The red party has always prided itself on having a strong ideological base and has attacked other parties for easily siding with or losing workers to BJP. The communist party leaders have decried others for enabling the growth of the saffron party, and publicly stated, on multiple occasions, that they are the only opposition to BJP’s Hindutva narrative. However, historically, the party has been losing workers and ideology to the BJP, not just in other states but also in West Bengal and Kerala.

Apart from their philosophical and ideological differences, the CPM and the BJP share a crucial similarity: their tight-knit cadre system that extends from the lowest level until the national system. This helps create mobilisation for rallies, election campaigns and protests. Therefore, when BJP first began to emerge in West Bengal’s mainstream politics, in 2014, they decided that hijacking the left’s network is easier than creating one of their own. Using threats and benefits, the BJP slowly began to attract CPM members to their cadre, and soon the left workers began migrating by choice.

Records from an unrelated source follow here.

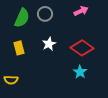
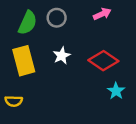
yellow rectangle: (19, 48) -> (24, 61), size x1.6
cyan star: (80, 72) -> (116, 91), moved

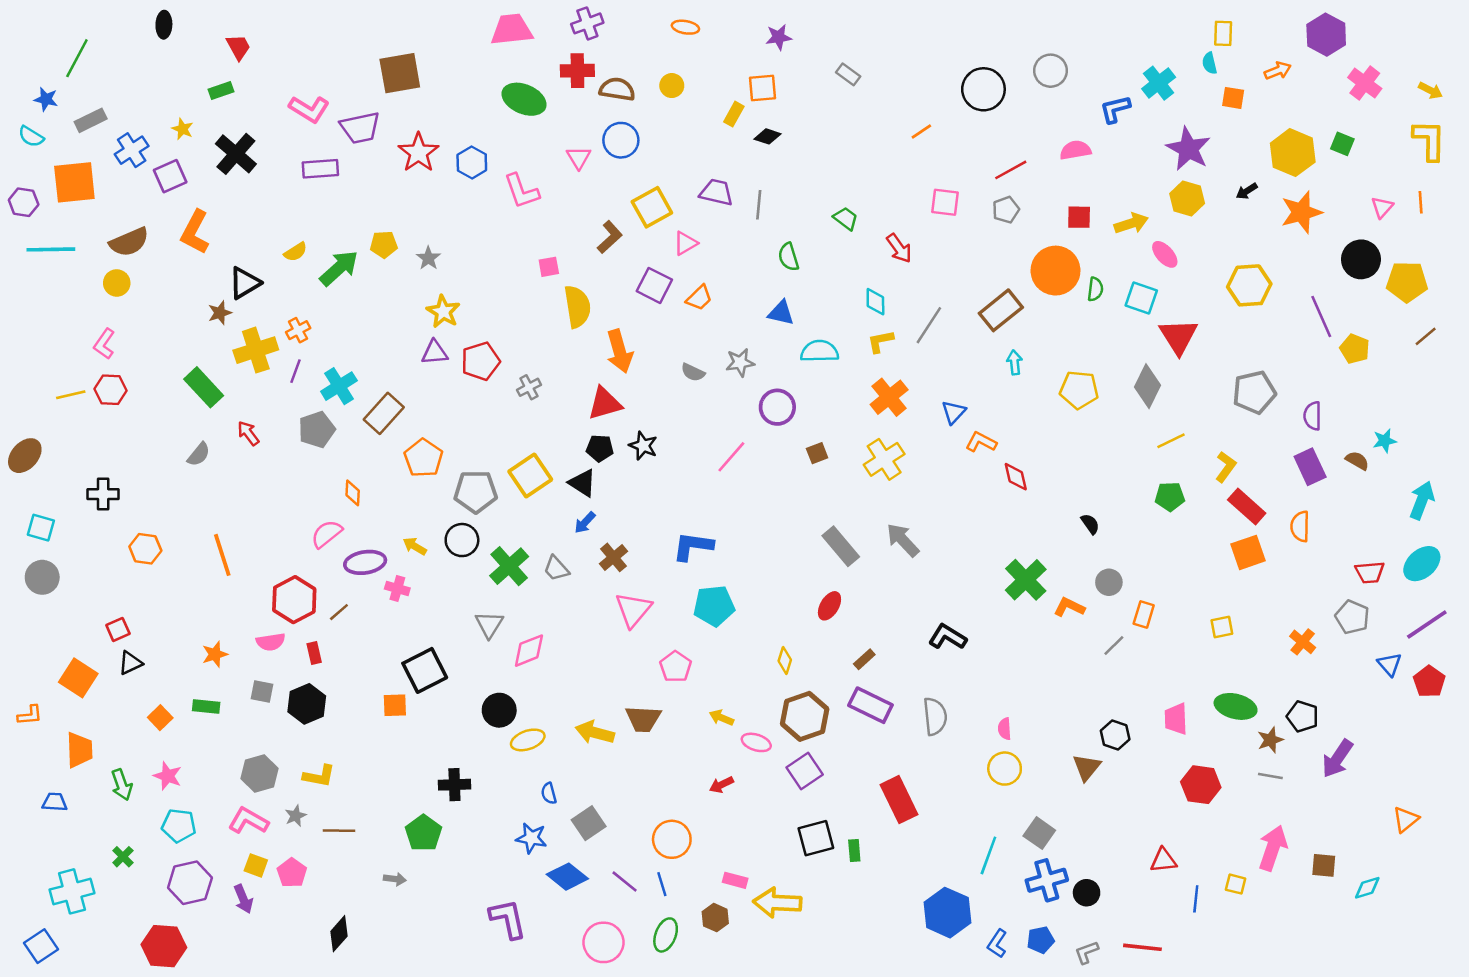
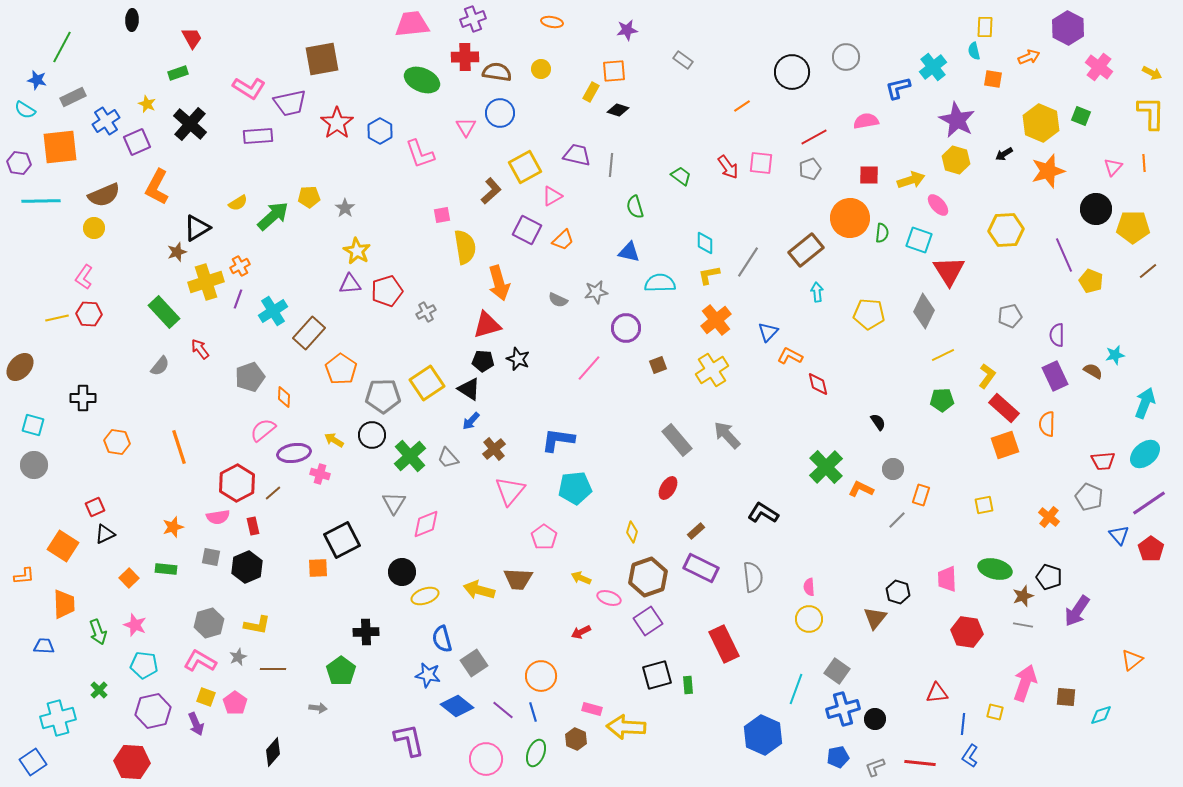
red arrow: (899, 248) -> (728, 167), moved
gray pentagon: (1254, 392) -> (1010, 316), size x0.7
gray pentagon: (317, 430) -> (250, 377), moved
blue semicircle: (549, 793) -> (442, 639), size x1.5
blue L-shape: (997, 944) -> (970, 756), moved

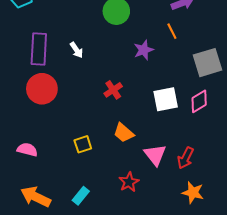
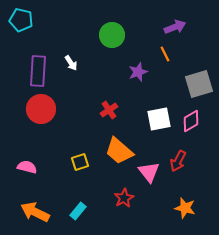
white arrow: (77, 50) -> (71, 63), moved
orange trapezoid: (124, 133) -> (119, 151), size x1.4
red arrow: (186, 158) -> (178, 161), moved

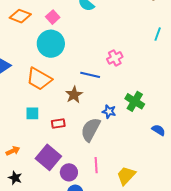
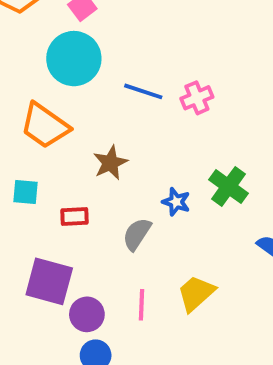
blue line: (90, 75) -> (143, 91), moved
gray semicircle: (91, 130) -> (137, 234), size x0.7
purple square: (48, 157) -> (49, 281), turned -30
yellow trapezoid: (126, 176) -> (196, 293), moved

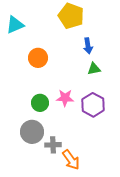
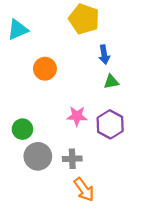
green circle: (40, 103) -> (22, 129), moved
gray cross: (53, 145) -> (72, 159), moved

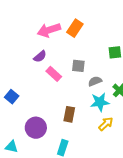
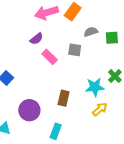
gray semicircle: (95, 81) -> (91, 32), moved

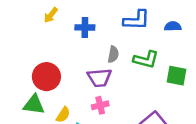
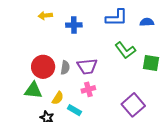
yellow arrow: (51, 15) -> (45, 16), turned 48
gray semicircle: (113, 54) -> (65, 68), moved
green L-shape: (146, 60) -> (125, 50), turned 40

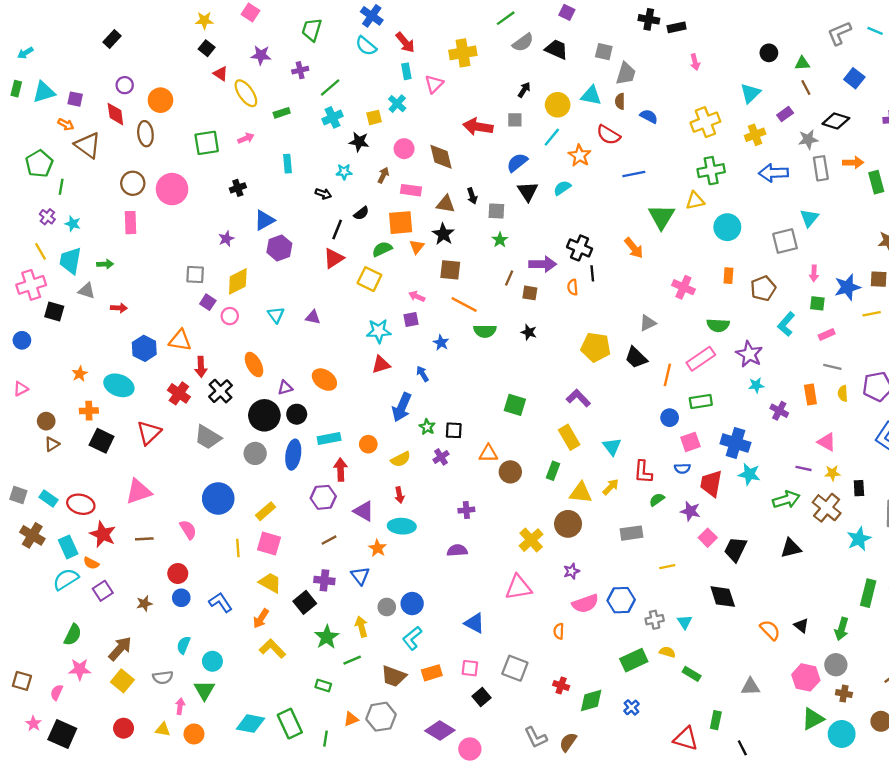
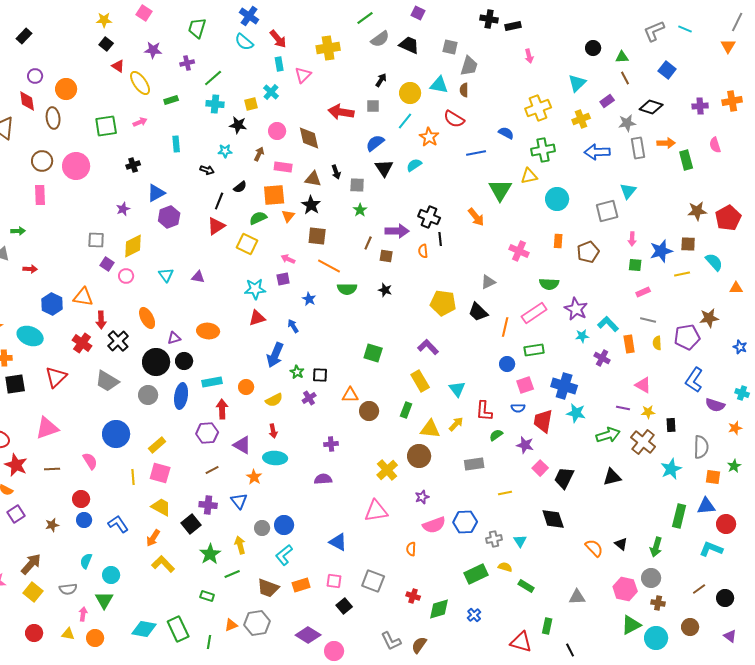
blue semicircle: (649, 116) -> (506, 133), moved
cyan cross: (332, 117) -> (215, 104), turned 30
cyan L-shape: (786, 324) -> (608, 324), moved, turned 95
orange ellipse: (324, 380) -> (208, 331), turned -30
black square: (102, 441) -> (15, 384), turned -35

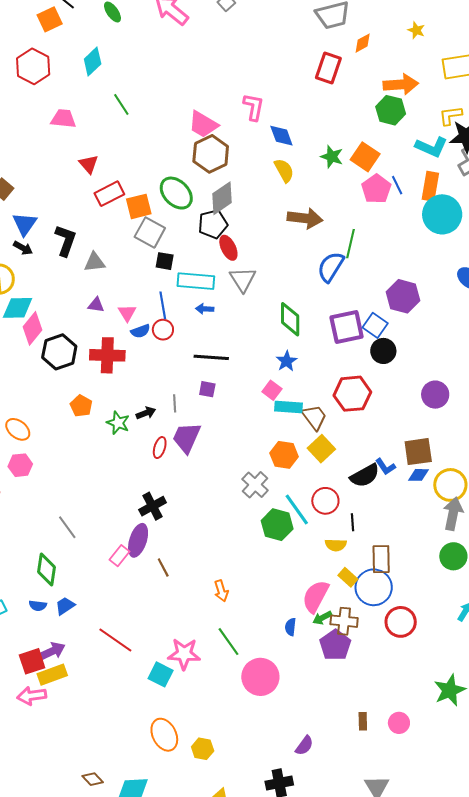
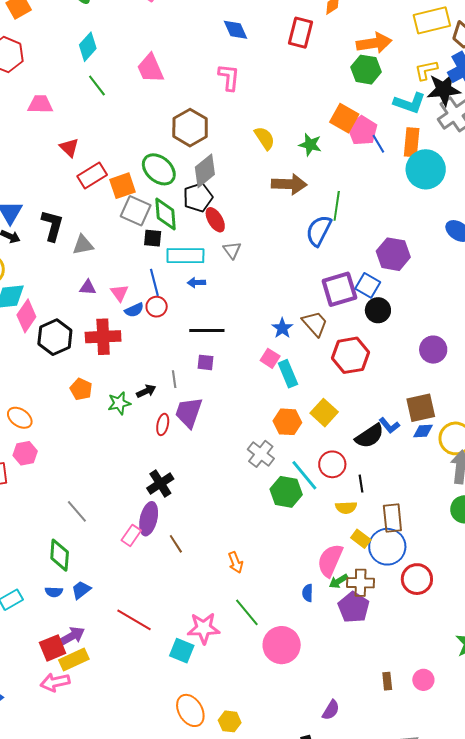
cyan diamond: (93, 62) -> (88, 47), moved
pink trapezoid: (203, 124) -> (150, 68), moved, turned 40
blue diamond: (281, 136) -> (236, 30), moved
green star: (332, 157) -> (310, 145), moved
pink pentagon: (376, 189) -> (362, 130), moved
gray triangle: (243, 279) -> (232, 250), size x0.7
green diamond: (290, 319) -> (165, 214), moved
cyan rectangle: (289, 407) -> (288, 374), turned 68
brown trapezoid: (314, 417) -> (315, 324), moved
green star: (118, 423) -> (119, 403), turned -30

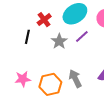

It wasn’t a one-time trend either, as the left parties, mainly CPM, kept losing workers, leaders, and supporters to the saffron. Yesterday, Tapasi Mondal — CPI (M) MLA from Haldia (West Bengal) — announced her joining BJP. She said that she was “mentally exhausted in her party”. “I have been with the party during its difficult times, but the party is not reaching out to the poor,” she added. In June, this year, former CPM MP and athlete-turned-politician Jyotirmoyee Sikdar had also joined the BJP. On October, former CPM MLA Swadesh Nayak joined the saffron party, and in November 1,000 of his supporters followed suit. This is not including the 500 other members of the various left parties that have migrated to team saffron, or as the left refers to as “pro-Hindutva fascists”.

Most of the migrants political workers claim that they are losing faith in the communist parties' capacity to work for the people. In this context, the party must re-examine the conditions that allows this migration and formulate a restructuring inorder to return to their former glory.